EXERCISE INPUT section start

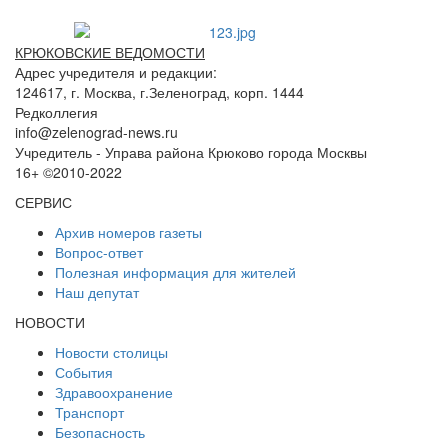
КРЮКОВСКИЕ ВЕДОМОСТИ
Адрес учредителя и редакции:
124617, г. Москва, г.Зеленоград, корп. 1444
Редколлегия
info@zelenograd-news.ru
Учредитель - Управа района Крюково города Москвы
16+ ©2010-2022
СЕРВИС
Архив номеров газеты
Вопрос-ответ
Полезная информация для жителей
Наш депутат
НОВОСТИ
Новости столицы
События
Здравоохранение
Транспорт
Безопасность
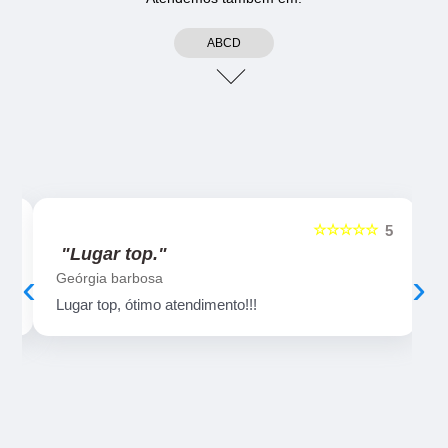
ABCD
☆☆☆☆☆
5
5
"Lugar top."
‹
›
Geórgia barbosa
Lugar top, ótimo atendimento!!!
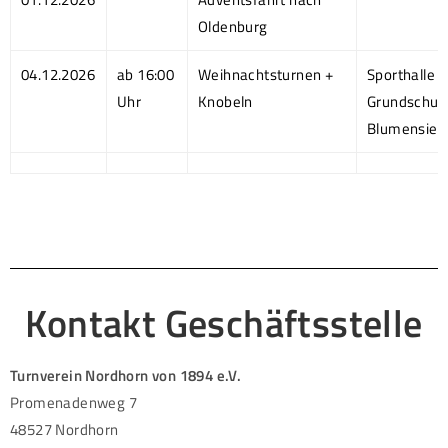
Oldenburg
04.12.2026
ab 16:00
Weihnachtsturnen +
Sporthalle
Uhr
Knobeln
Grundschul
Blumensied
Kontakt Geschäftsstelle
Turnverein Nordhorn von 1894 e.V.
Promenadenweg 7
48527 Nordhorn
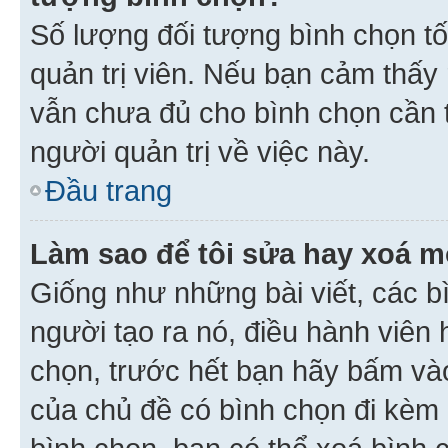
Số lượng đối tượng bình chọn tối
quản trị viên. Nếu bạn cảm thấy
vẫn chưa đủ cho bình chọn cần t
người quản trị về việc này.
Đầu trang
Làm sao để tôi sửa hay xoá m
Giống như những bài viết, các b
người tạo ra nó, điều hành viên 
chọn, trước hết bạn hãy bấm vào 
của chủ đề có bình chọn đi kèm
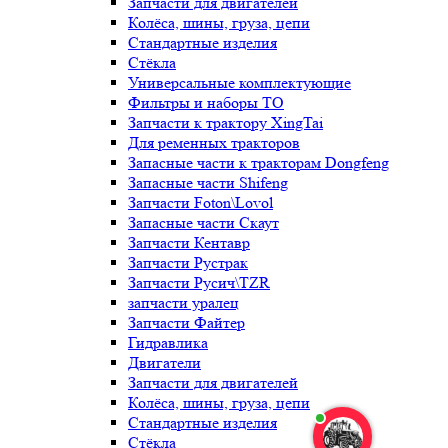
Запчасти для двигателей
Колёса, шины, груза, цепи
Стандартные изделия
Стёкла
Универсальные комплектующие
Фильтры и наборы ТО
Запчасти к трактору XingTai
Для ременных тракторов
Запасные части к тракторам Dongfeng
Запасные части Shifeng
Запчасти Foton\Lovol
Запасные части Скаут
Запчасти Кентавр
Запчасти Рустрак
Запчасти Русич\TZR
запчасти уралец
Запчасти Файтер
Гидравлика
Двигатели
Запчасти для двигателей
Колёса, шины, груза, цепи
Стандартные изделия
Стёкла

EXERCISE INPUT section end

YOUR INSTRUCTIONS
In the records above, find each line that mentions the word "quản", and copy it.

RESPONSE TO THE EXERCISE
quản trị viên. Nếu bạn cảm thấy
người quản trị về việc này.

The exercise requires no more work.